Write out, character for character, the line containing "index tip: (1116, 835)" and all lines after it up to the end of the listing.
[[ RECORDED INFORMATION, beginning ]]
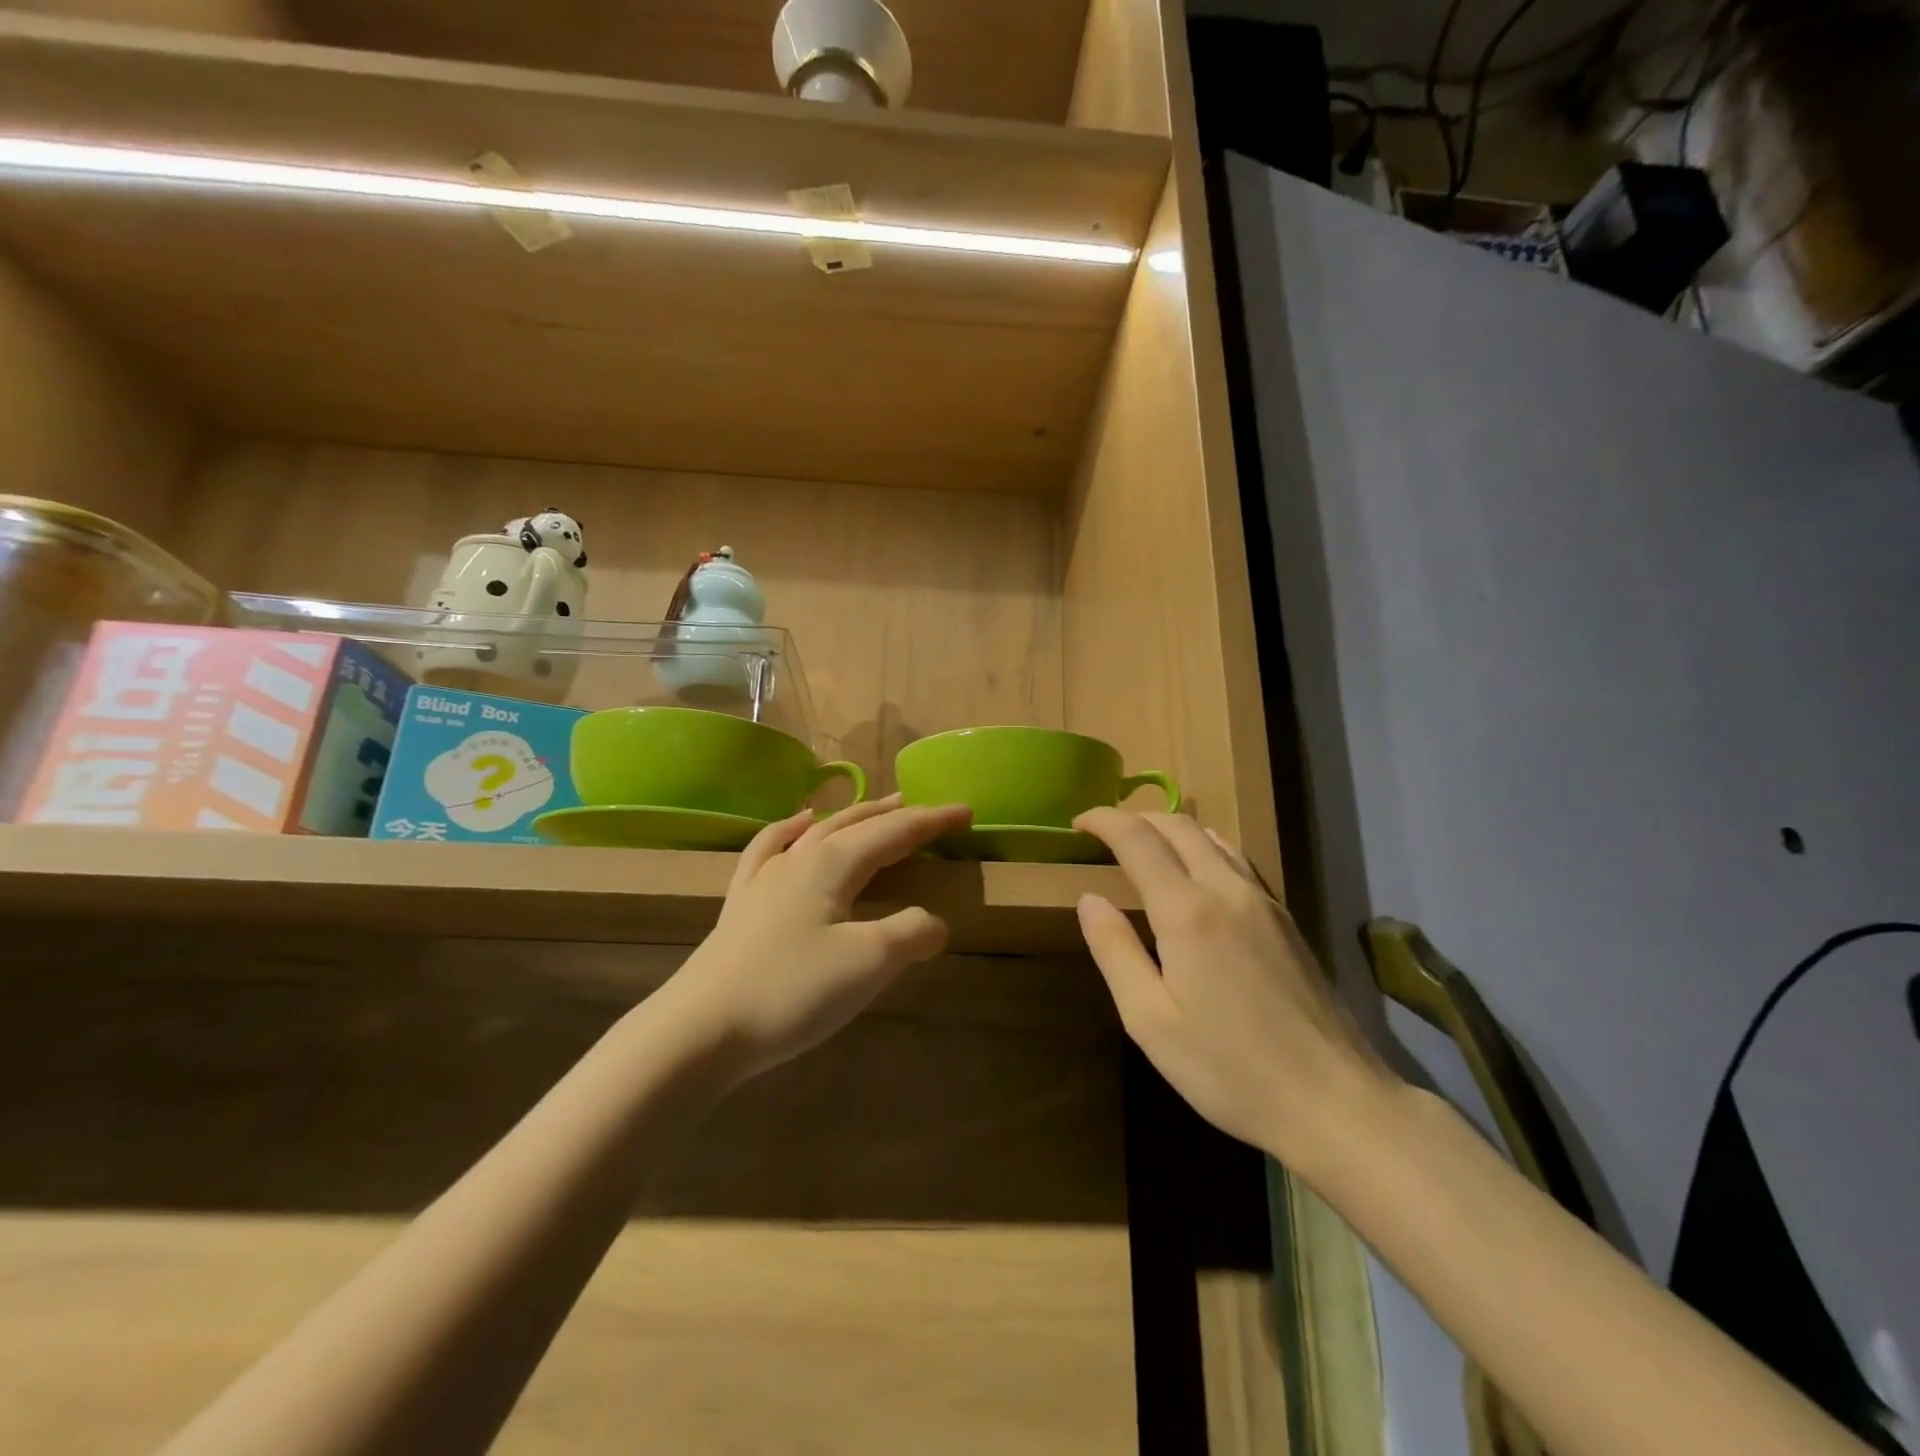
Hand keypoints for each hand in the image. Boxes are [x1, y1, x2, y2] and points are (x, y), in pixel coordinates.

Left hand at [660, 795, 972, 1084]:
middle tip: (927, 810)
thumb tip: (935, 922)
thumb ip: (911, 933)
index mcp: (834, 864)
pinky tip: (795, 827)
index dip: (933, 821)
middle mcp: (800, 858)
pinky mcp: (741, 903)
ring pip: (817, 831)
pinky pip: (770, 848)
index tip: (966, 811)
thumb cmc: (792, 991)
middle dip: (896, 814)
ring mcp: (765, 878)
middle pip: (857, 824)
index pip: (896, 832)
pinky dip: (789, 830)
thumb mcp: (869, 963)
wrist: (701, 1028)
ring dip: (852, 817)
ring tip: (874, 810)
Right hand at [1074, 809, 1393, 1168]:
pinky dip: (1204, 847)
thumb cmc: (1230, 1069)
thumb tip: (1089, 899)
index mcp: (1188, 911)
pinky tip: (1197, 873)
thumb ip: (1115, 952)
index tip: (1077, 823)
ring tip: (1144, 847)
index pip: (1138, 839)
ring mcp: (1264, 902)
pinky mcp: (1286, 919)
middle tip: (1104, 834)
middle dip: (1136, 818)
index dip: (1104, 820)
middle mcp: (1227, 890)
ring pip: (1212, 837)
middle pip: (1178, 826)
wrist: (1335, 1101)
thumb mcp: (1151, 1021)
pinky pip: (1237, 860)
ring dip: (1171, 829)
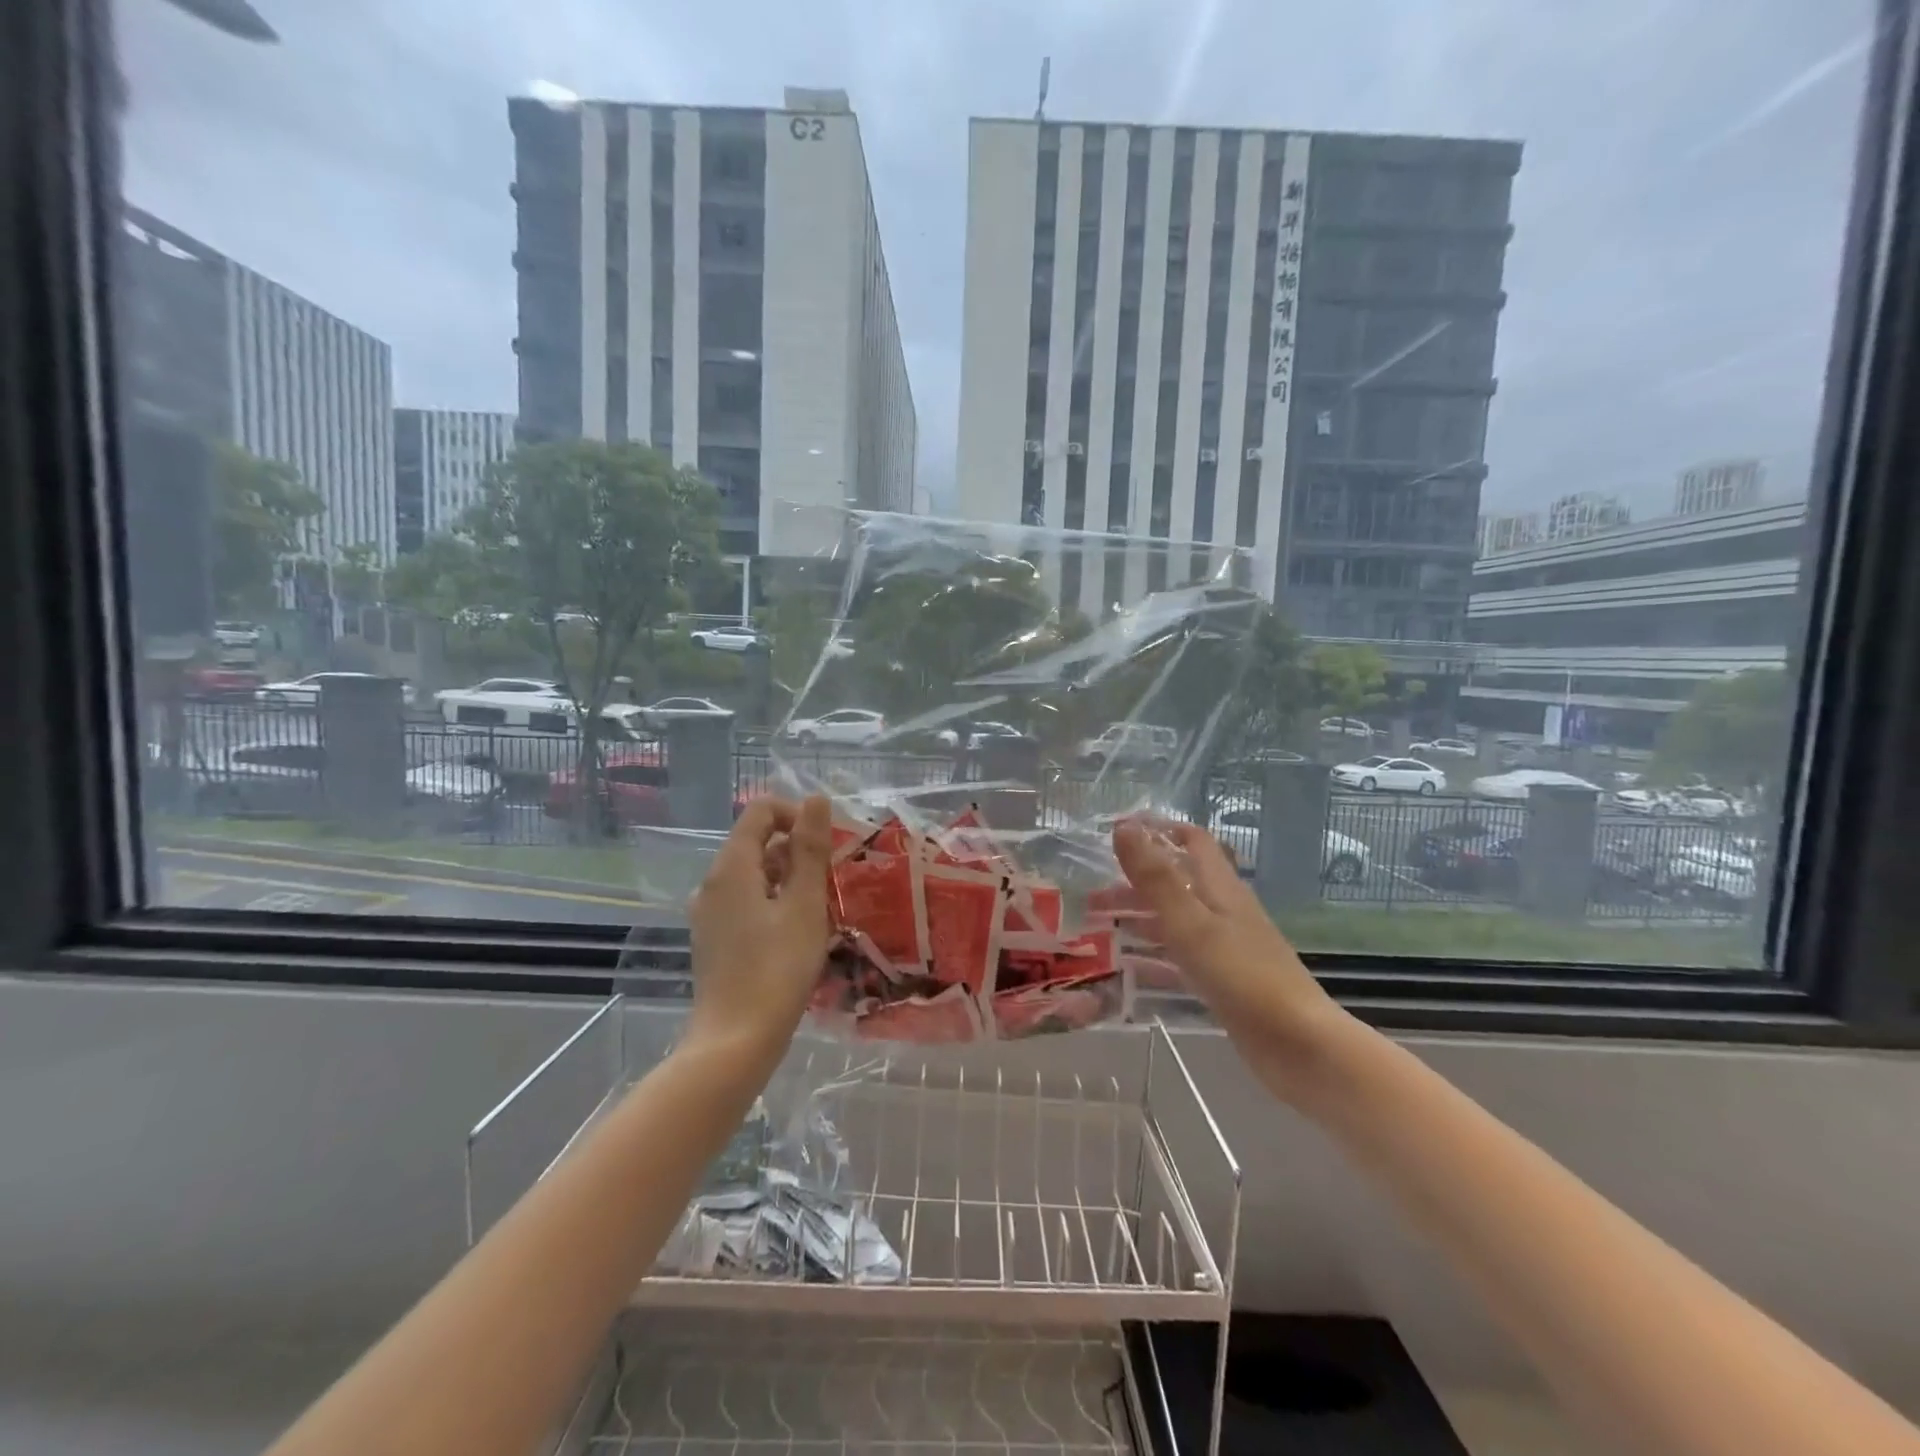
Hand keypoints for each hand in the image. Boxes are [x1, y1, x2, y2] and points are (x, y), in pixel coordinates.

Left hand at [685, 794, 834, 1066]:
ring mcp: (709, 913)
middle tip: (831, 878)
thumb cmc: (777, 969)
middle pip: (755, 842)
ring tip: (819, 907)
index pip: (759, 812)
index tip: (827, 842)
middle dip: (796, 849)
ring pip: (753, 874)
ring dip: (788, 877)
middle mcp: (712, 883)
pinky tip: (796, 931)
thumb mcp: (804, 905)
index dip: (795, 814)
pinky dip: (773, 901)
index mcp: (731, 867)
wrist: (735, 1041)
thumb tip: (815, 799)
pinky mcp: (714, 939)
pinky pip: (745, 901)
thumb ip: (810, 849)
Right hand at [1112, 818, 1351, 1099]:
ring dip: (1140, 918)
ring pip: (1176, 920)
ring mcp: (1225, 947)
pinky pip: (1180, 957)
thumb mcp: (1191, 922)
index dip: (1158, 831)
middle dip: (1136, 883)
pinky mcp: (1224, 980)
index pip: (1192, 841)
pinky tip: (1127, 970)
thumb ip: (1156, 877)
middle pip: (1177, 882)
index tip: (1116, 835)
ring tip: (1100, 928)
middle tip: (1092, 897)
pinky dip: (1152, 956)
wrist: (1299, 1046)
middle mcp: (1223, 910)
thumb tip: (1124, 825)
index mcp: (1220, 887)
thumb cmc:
[[ RECORDED INFORMATION, end ]]
[TASK OUTPUT]
index tip: (1116, 835)
ring tip: (1100, 928)
middle tip: (1092, 897)
pinky dip: (1152, 956)
wrist: (1299, 1046)
middle mcp: (1223, 910)
thumb tip: (1124, 825)
index mcp: (1220, 887)
thumb cmc:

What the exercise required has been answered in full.